* TASKS FOR THIS EXERCISE
(a) In the text on calming children and sensory integration, what does it name as the best method of sensory modulation for both hypersensitive and hyposensitive children?
(b) List every activity that the text on calming children and sensory integration gives for increasing vestibular skills.
(c) Continue the text on calming children and sensory integration from its last sentence.

* TEXT
•••••
Do not worry about educating her immediately about good behavior. She will listen better when she is calmer. Some children need a spatial change (moving to a different room), some need oral stimulation (sucking), and some prefer movement or singing. You must actively guide her toward the self-calming activities that work best for her.
Remember: Telling her story from her point of view in itself is a soothing and calming technique.
Sensory-Motor Integration & Stimulation Management
Children feel soothed by broad deep pressure on their bodies. Two ways to do this are “beanbag baths” & massages.
Beanbag baths: laying large (7 inch sq.) beanbags on your body and your child’s body
Massages: start with the feet (you can play the “this little piggy game” too)
2 Types of SI Dysfunctions Discrimination Dysfunction: such as reaching into a pocket and not being able to tell the difference between a toothpick and a tissue. Defensiveness Dysfunction: such as not being able to bear touching one or more items in your pocket.
Some kids are so hypersensitive that they avoid certain sounds, textures or odors
A child with SI Dysfunction is a child with a disorganized brain.
5 SI Areas for Parents to Address:
1.) Sensory Modulation: the capacity to turn the intensity of feeling sensations either higher or lower. Acknowledge his issues are real and difficult for both of you. Tell him you have a way to help both of you with the problem Best method for both hypersensitive and hyposensitive children: Using a soft brush to brush his back, arms and legs on a regular basis throughout the day.
2.) Working with Gravity: a child’s vestibular system constantly measures and adjusts the body’s movements in relation to gravity. An adopted child has often missed stimulation of the vestibular system. Activities to Increase Vestibular Skills: Carry him Crawl with him
Rock with him Swing with him
3.) Regulate Activity Level: With Heavy Work. Have a bin full of heavy beanbags for him to load and unload. Show him how to make a trail with the beanbags. Have him empty out a toy bin and then put the toys back in. 4.) Building Self-Awareness of Activity Level: If your child has SI issues, he must be taught to be aware of his own behavior and to determine when that behavior needs moderation.
Simple System to Teach Self-Awareness: Activity Level Plate: Cut a paper plate in half and then cut one-half in quarters. Color each of the 4 quarters in the following colors and introduce them to your child: Purple: hiding inside your self (Piglet) Blue: feeling tired or sleepy like when you first wake up (Eeyore) Green: alert and ready to learn something new (Pooh) Red: moving a lot or are very busy (Tigger)
•••••
* DATA EXCERPTS
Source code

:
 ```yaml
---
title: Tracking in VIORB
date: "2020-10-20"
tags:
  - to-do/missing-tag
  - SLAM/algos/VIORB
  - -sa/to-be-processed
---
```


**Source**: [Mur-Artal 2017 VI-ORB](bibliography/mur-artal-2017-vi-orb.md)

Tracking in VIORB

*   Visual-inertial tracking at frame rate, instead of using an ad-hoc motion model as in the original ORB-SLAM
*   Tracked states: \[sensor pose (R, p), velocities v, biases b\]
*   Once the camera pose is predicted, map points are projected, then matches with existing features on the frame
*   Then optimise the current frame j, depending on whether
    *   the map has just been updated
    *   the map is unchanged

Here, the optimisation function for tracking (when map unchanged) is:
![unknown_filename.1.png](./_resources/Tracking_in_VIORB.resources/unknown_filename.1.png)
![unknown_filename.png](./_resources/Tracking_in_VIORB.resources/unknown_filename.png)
•••••
* ANSWERS BY ITEM NUMBER
(a) Using a soft brush to brush the child's back, arms and legs on a regular basis throughout the day.

(b) Carry him, crawl with him, rock with him, swing with him.

(c)
The activity level plate should be used to talk to him about his different behaviors and help him identify his level of behavior. It should not be used to show whether an activity is good or bad, appropriate or inappropriate. 5.) A Sensory Diet. Everyone has their own set of sensory supports that keep them alert or help them to manage excess energy. Such as drinking a cold drink or jingling coins in a pocket. Your child will benefit from having a sensory diet (support) to help her manage her tendency either to rev up or to shut down. Be aware of what causes her to rev up. Incorporate calming activities regularly during the day and especially before anything stressful is to occur. If she has excess energy, direct her to her “heavy work” — the beanbags or even a pail of rocks in the yard that she can load and unload. Be aware of what causes her to shut down. Prepare her ahead of time for these situations. Limit the situations that cause her to shut down as much as possible.
If her SI issues interfere with your relationship with her or with her ability to play and progress developmentally, seek assessment soon. Otherwise, give her 4 to 6 months to settle down before deciding to seek help. Meanwhile, use these strategies to help her.
Hi again – I forgot to mention that I found a store online that sells beanbags and other sensory type items: http://www.funandfunction.com
Sorry this is so long – i didn’t want to miss anything that may be of use for you.